**THE PROBLEM**
Reproduce the items word for word, from the very start through the line containing "编译器需要在derived class object中为每一个virtual", including that line.

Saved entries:
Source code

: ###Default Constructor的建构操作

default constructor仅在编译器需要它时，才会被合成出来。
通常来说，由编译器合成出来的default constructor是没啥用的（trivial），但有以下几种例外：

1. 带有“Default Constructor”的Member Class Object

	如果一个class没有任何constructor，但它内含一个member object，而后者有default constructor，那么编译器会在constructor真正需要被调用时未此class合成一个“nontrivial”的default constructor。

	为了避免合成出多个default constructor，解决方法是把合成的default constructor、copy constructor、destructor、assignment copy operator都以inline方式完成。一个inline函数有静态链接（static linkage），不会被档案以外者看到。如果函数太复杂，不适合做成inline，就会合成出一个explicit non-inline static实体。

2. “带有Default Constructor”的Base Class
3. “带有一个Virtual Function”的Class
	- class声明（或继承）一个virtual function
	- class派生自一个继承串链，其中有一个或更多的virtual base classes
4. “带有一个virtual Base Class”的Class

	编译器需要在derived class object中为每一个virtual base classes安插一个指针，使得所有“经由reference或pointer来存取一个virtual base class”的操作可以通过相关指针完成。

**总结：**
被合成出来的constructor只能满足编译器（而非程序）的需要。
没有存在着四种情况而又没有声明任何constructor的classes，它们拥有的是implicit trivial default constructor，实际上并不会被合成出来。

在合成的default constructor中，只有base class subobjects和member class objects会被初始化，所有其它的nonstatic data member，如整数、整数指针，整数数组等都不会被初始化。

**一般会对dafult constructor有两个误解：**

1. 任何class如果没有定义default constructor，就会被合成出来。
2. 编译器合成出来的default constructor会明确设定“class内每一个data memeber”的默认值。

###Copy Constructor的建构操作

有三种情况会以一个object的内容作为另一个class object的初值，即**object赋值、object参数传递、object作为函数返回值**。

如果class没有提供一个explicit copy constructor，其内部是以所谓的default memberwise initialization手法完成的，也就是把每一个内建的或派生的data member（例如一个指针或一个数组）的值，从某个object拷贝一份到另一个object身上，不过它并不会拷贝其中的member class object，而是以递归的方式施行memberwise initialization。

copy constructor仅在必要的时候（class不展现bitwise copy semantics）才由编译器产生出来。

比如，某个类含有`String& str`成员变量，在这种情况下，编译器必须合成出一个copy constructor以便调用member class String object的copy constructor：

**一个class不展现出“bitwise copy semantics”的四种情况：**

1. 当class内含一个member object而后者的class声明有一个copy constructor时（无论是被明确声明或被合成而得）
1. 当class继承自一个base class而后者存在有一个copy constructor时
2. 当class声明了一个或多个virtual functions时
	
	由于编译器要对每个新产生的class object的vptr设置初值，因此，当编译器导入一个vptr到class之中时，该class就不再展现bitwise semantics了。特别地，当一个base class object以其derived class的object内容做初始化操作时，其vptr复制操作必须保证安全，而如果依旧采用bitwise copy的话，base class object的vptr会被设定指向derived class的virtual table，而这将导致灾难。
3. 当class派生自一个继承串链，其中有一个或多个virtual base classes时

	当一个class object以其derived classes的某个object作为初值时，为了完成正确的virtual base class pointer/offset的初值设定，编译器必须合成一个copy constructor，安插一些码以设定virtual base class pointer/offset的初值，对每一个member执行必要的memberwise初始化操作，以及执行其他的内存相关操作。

**WRITTEN SOLUTION**
Source code

: ###Default Constructor的建构操作

default constructor仅在编译器需要它时，才会被合成出来。
通常来说，由编译器合成出来的default constructor是没啥用的（trivial），但有以下几种例外：

1. 带有“Default Constructor”的Member Class Object

	如果一个class没有任何constructor，但它内含一个member object，而后者有default constructor，那么编译器会在constructor真正需要被调用时未此class合成一个“nontrivial”的default constructor。

	为了避免合成出多个default constructor，解决方法是把合成的default constructor、copy constructor、destructor、assignment copy operator都以inline方式完成。一个inline函数有静态链接（static linkage），不会被档案以外者看到。如果函数太复杂，不适合做成inline，就会合成出一个explicit non-inline static实体。

2. “带有Default Constructor”的Base Class
3. “带有一个Virtual Function”的Class
	- class声明（或继承）一个virtual function
	- class派生自一个继承串链，其中有一个或更多的virtual base classes
4. “带有一个virtual Base Class”的Class

	编译器需要在derived class object中为每一个virtual base classes安插一个指针，使得所有“经由reference或pointer来存取一个virtual base class”的操作可以通过相关指针完成。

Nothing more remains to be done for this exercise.